Australian Financial Review May 25 2018 11:00 PM

Jonathan Shapiro

 

The guardian of Australia's key benchmark bank bill swap rate says the new rate setting process, which went live just days before the Federal Court judged Westpac to have engaged in unconscionable conduct, is working as intended.

"There are multiples of transaction volumes we need. Market participants have worked really well to move to the new rate set window," the Australian Securities Exchange's Helen Lofthouse told AFR Weekend.

The official move to the new system that sets the bank bill swap rate (BBSW) for different maturities from overnight to six months based on a volume-weighted average price of trades from banks and other participants, such as fund managers, went live on Monday. It comes as regulators globally move to reform the way they set key interest rate benchmarks so they are less susceptible to manipulation.

The process includes a "failsafe'' in which banks can make submissions if there are insufficient volumes. The BBSW is the benchmark rate that is used as a reference to set rates for more than $5 trillion of debt contracts, including business loans, bonds and derivatives.

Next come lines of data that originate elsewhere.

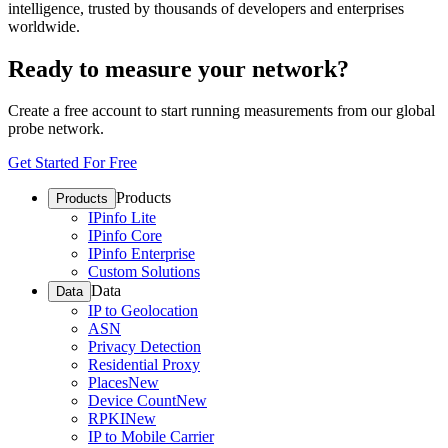
intelligence, trusted by thousands of developers and enterprises
worldwide.
Ready to measure your network?
Create a free account to start running measurements from our global
probe network.
Get Started For Free
Products
Products
IPinfo Lite
IPinfo Core
IPinfo Enterprise
Custom Solutions
Data
Data
IP to Geolocation
ASN
Privacy Detection
Residential Proxy
Places
New
Device Count
New
RPKI
New
IP to Mobile Carrier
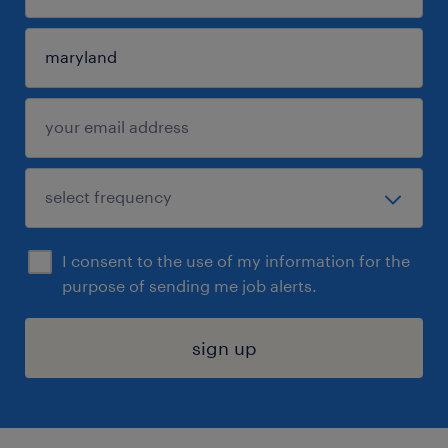
I consent to the use of my information for the
purpose of sending me job alerts.
sign up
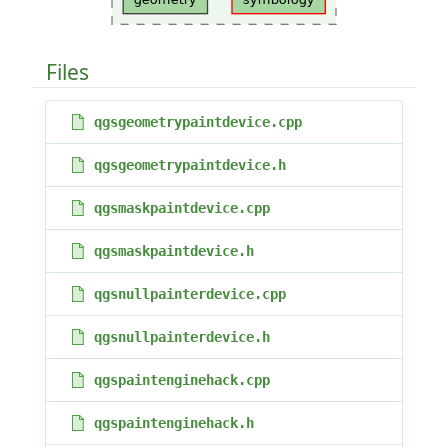
Files
qgsgeometrypaintdevice.cpp
qgsgeometrypaintdevice.h
qgsmaskpaintdevice.cpp
qgsmaskpaintdevice.h
qgsnullpainterdevice.cpp
qgsnullpainterdevice.h
qgspaintenginehack.cpp
qgspaintenginehack.h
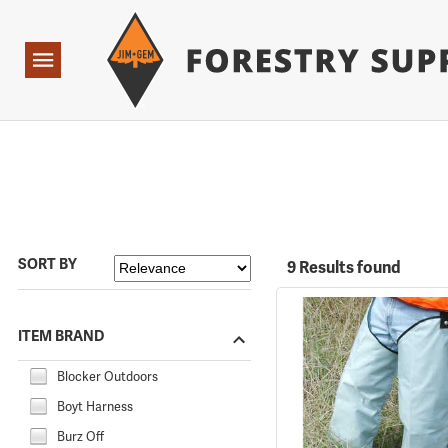
Forestry Suppliers Logo
Open
Navigation
SORT BY
9 Results found
ITEM BRAND
Blocker Outdoors
Boyt Harness
Burz Off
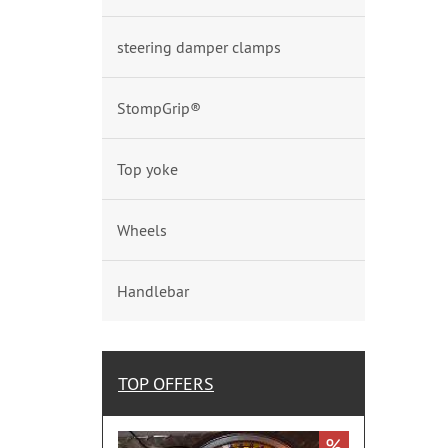
steering damper clamps
StompGrip®
Top yoke
Wheels
Handlebar
TOP OFFERS
%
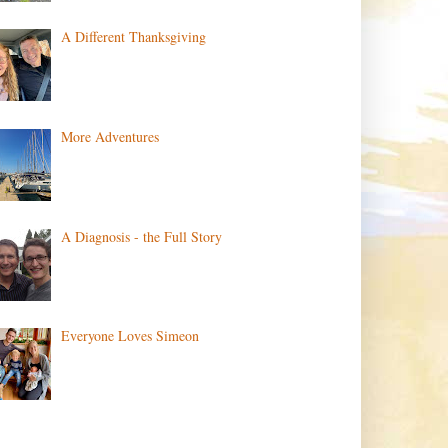
A Different Thanksgiving
More Adventures
A Diagnosis - the Full Story
Everyone Loves Simeon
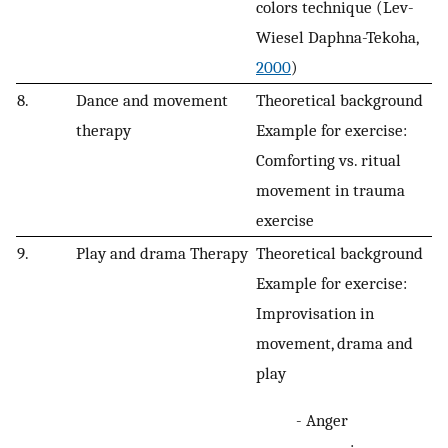
colors technique (Lev-
Wiesel Daphna-Tekoha,
2000
)
8.
Dance and movement
Theoretical background
therapy
Example for exercise:
Comforting vs. ritual
movement in trauma
exercise
9.
Play and drama Therapy
Theoretical background
Example for exercise:
Improvisation in
movement, drama and
play
- Anger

But Ms Lofthouse, who is responsible for over-the-counter markets and derivatives at the securities exchange, said there was enough trading volume in the main three and six-month BBSW contracts to rely on market transactions to set the rate.

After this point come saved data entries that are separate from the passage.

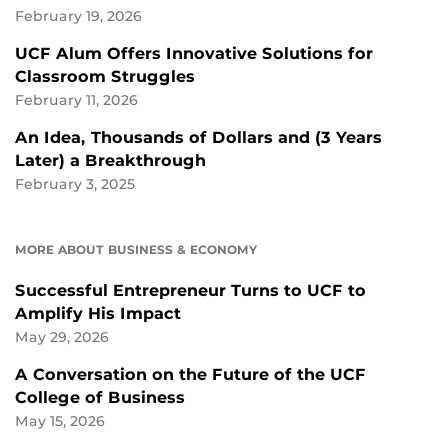
February 19, 2026
UCF Alum Offers Innovative Solutions for
Classroom Struggles
February 11, 2026
An Idea, Thousands of Dollars and (3 Years
Later) a Breakthrough
February 3, 2025
MORE ABOUT BUSINESS & ECONOMY
Successful Entrepreneur Turns to UCF to
Amplify His Impact
May 29, 2026
A Conversation on the Future of the UCF
College of Business
May 15, 2026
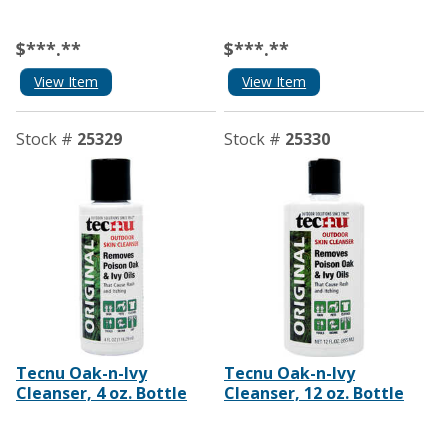
$***.**
$***.**
View Item
View Item
Stock #
25329
Stock #
25330
Tecnu Oak-n-Ivy
Tecnu Oak-n-Ivy
Cleanser, 4 oz. Bottle
Cleanser, 12 oz. Bottle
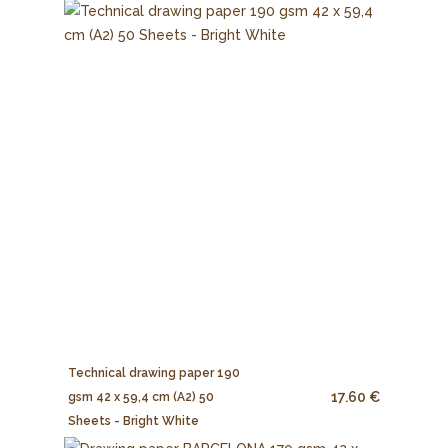
Technical drawing paper 190
17.60 €
gsm 42 x 59,4 cm (A2) 50
Sheets - Bright White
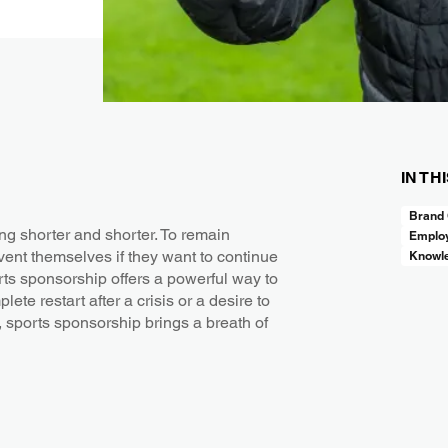
IN TH
Brand 
ing shorter and shorter. To remain
Employ
ent themselves if they want to continue
Knowl
orts sponsorship offers a powerful way to
te restart after a crisis or a desire to
sports sponsorship brings a breath of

That seems to have allayed fears over the regulator's pursuit of banks that had alleged the rate could have the unintended consequence of reducing trading activity and compromising the rate.

Ms Lofthouse said the court ruling removed uncertainty but that traders had become more comfortable once trading guidelines were issued last year. 

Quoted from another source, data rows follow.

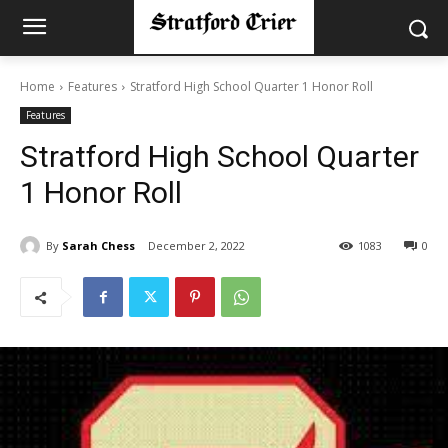
Home
Features
Stratford High School Quarter 1 Honor Roll
Features
Stratford High School Quarter
1 Honor Roll
By
Sarah Chess
December 2, 2022
1083
0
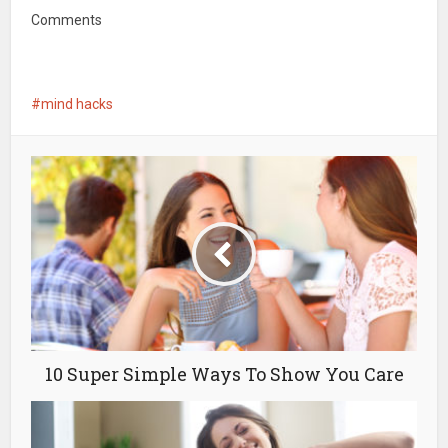
Comments
mind hacks
10 Super Simple Ways To Show You Care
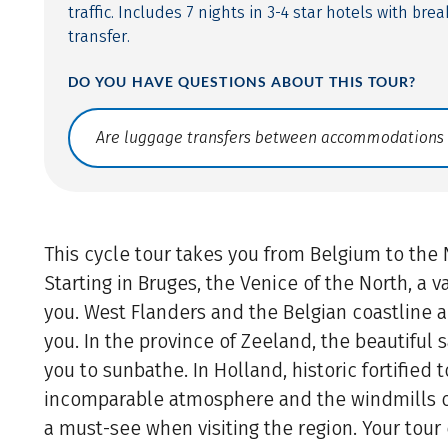
traffic. Includes 7 nights in 3-4 star hotels with br
transfer.
DO YOU HAVE QUESTIONS ABOUT THIS TOUR?
Translate: a11y.faq.search
This cycle tour takes you from Belgium to the
Starting in Bruges, the Venice of the North, a 
you. West Flanders and the Belgian coastline 
you. In the province of Zeeland, the beautiful
you to sunbathe. In Holland, historic fortified
incomparable atmosphere and the windmills of
a must-see when visiting the region. Your tou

Australia's banks will pay less than a combined $150 million in settlements, after Westpac's expected $3.3 millon penalty and potential legal costs are added to a combined $125 million of settlements paid by ANZ Banking Group, Commonwealth Bank and National Australia Bank.

International banks paid more than $US9 billion ($11.9 billion) in settlements with regulators over rigging of the London Interbank Offered Rate (LIBOR), with some traders such as Thomas Hayes receiving lengthy jail terms.

Key difference

One of the key differences between the LIBOR and BBSW issues is that global banks colluded to set LIBOR.  There were no allegations that the Australian banks colluded to set BBSW. In fact, the banks aggressively jostled with each other to force the rate in their favoured direction.

Ms Lofthouse said Australia's financial markets were better placed than international markets to reform their interest rate benchmarks because the BBSW could be adapted to be set by market trading activity.

With the exception of overnight setting of LIBOR for US dollars and euros, less than half of the submission used to set the rate is derived or set using actual transactions, according to exchange operator ICE.

"The key difference is a lot of the LIBOR are based on submissions and there is a lack of short-term funding to base those trades on," said Ms Lofthouse.  

Australia had an advantage in that it could transition to a rate-setting process built around actual market transactions that would allow it to keep its current rate.  

"There is actually a bank bill market with enough depth and liquidity to do a transaction-based rate for BBSW. The pain of transitioning from LIBOR to a new rate is really substantial."